Dataset entries:

============

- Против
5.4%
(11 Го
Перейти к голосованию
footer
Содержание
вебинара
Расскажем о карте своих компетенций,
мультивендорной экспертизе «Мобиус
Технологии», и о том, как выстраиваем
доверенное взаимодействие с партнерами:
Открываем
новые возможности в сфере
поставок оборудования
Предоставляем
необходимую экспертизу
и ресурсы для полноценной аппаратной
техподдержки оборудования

============

Restate the data above word for word. Leave nothing out.

- Против
5.4%
(11 Го
Перейти к голосованию
footer
Содержание
вебинара
Расскажем о карте своих компетенций,
мультивендорной экспертизе «Мобиус
Технологии», и о том, как выстраиваем
доверенное взаимодействие с партнерами:
Открываем
новые возможности в сфере
поставок оборудования
Предоставляем
необходимую экспертизу
и ресурсы для полноценной аппаратной
техподдержки оборудования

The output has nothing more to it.